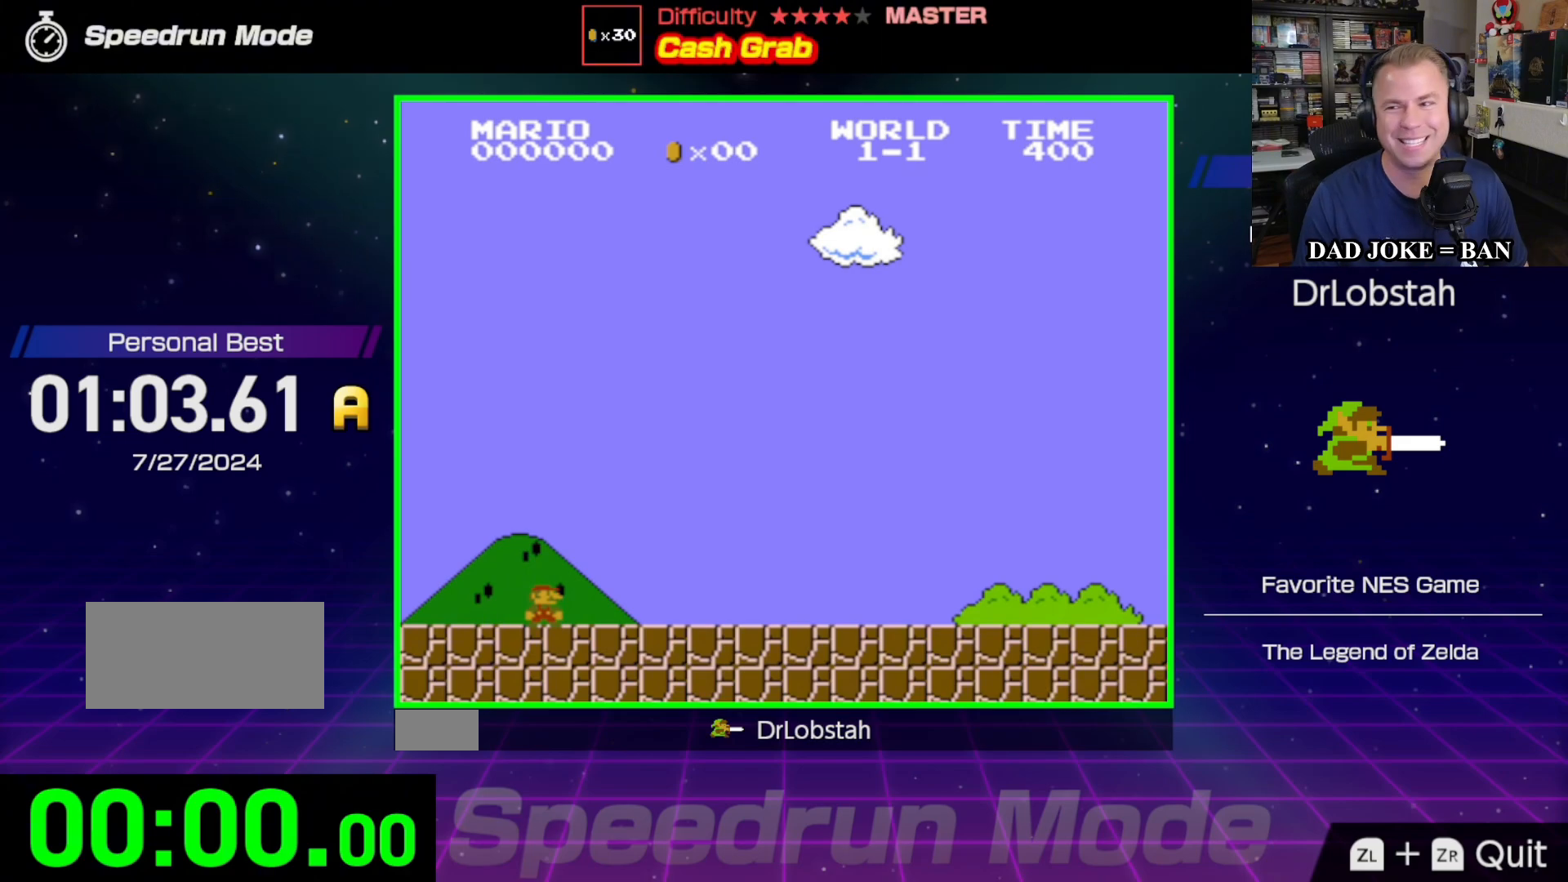
{"buttons": ["DPAD_RIGHT"], "events": []}
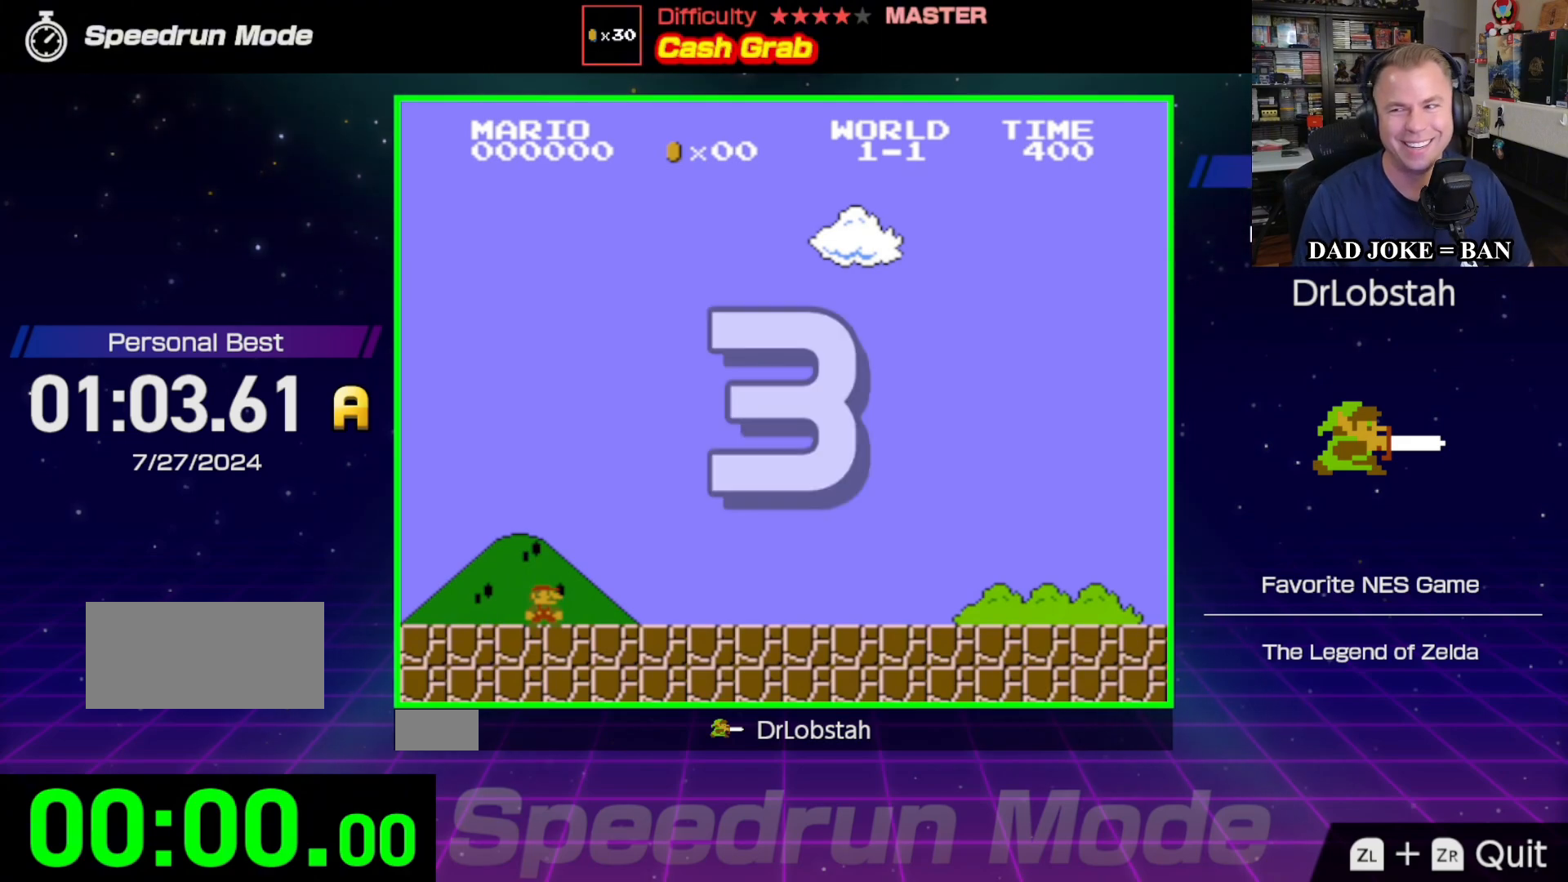
{"buttons": ["DPAD_RIGHT"], "events": []}
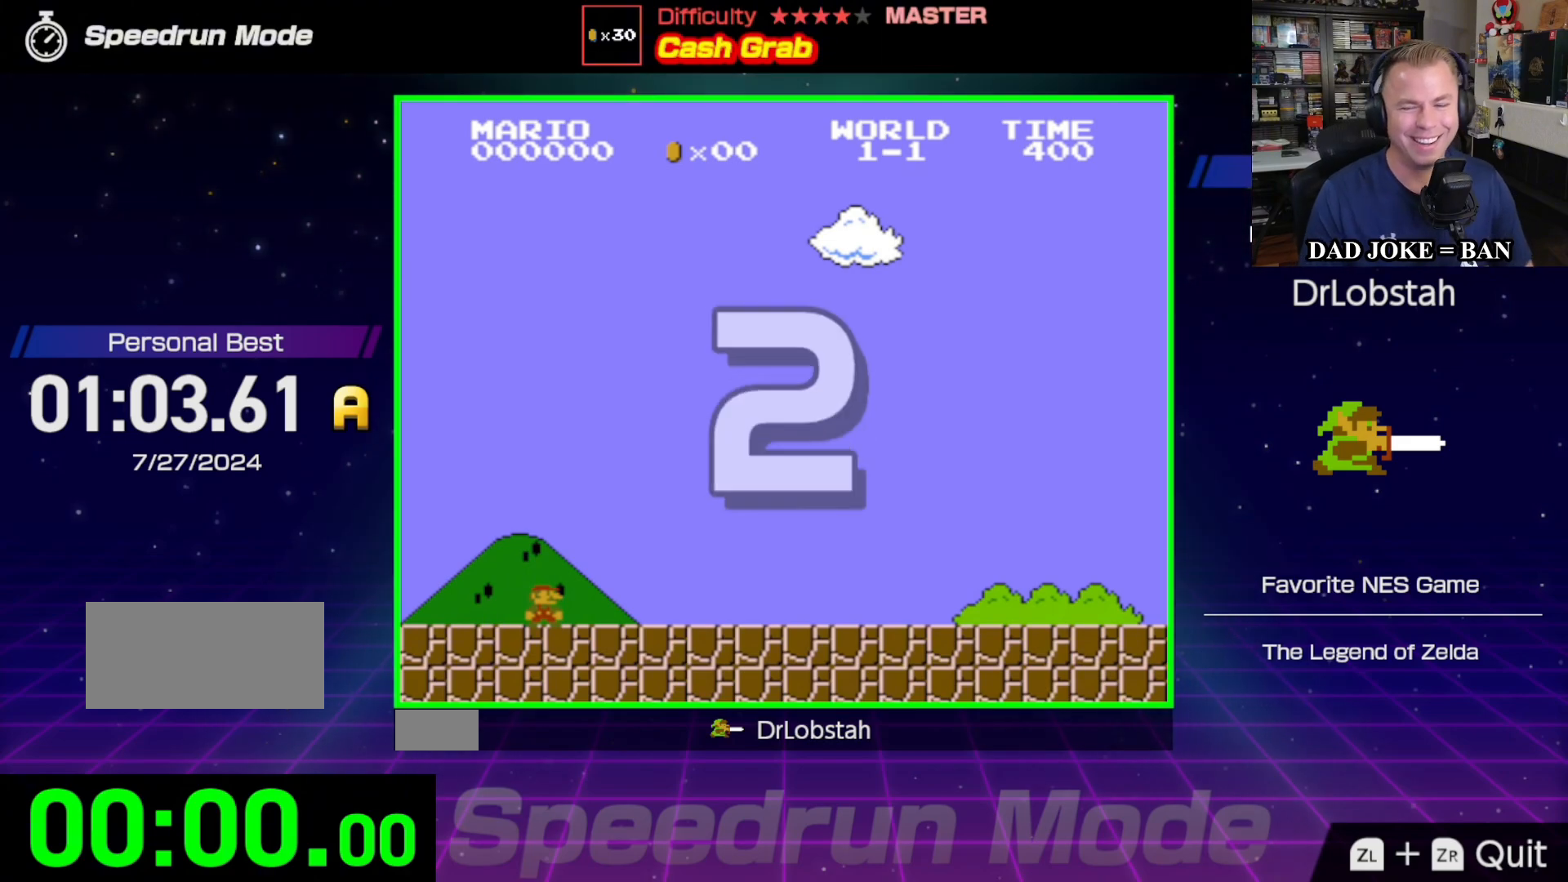
{"buttons": ["DPAD_RIGHT"], "events": []}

◇ ◇ ◇

## Exercise prompt
In full and without error, repeat the listing above, omitting its images.

## Written response
{"buttons": ["DPAD_RIGHT"], "events": []}
{"buttons": ["DPAD_RIGHT"], "events": []}
{"buttons": ["DPAD_RIGHT"], "events": []}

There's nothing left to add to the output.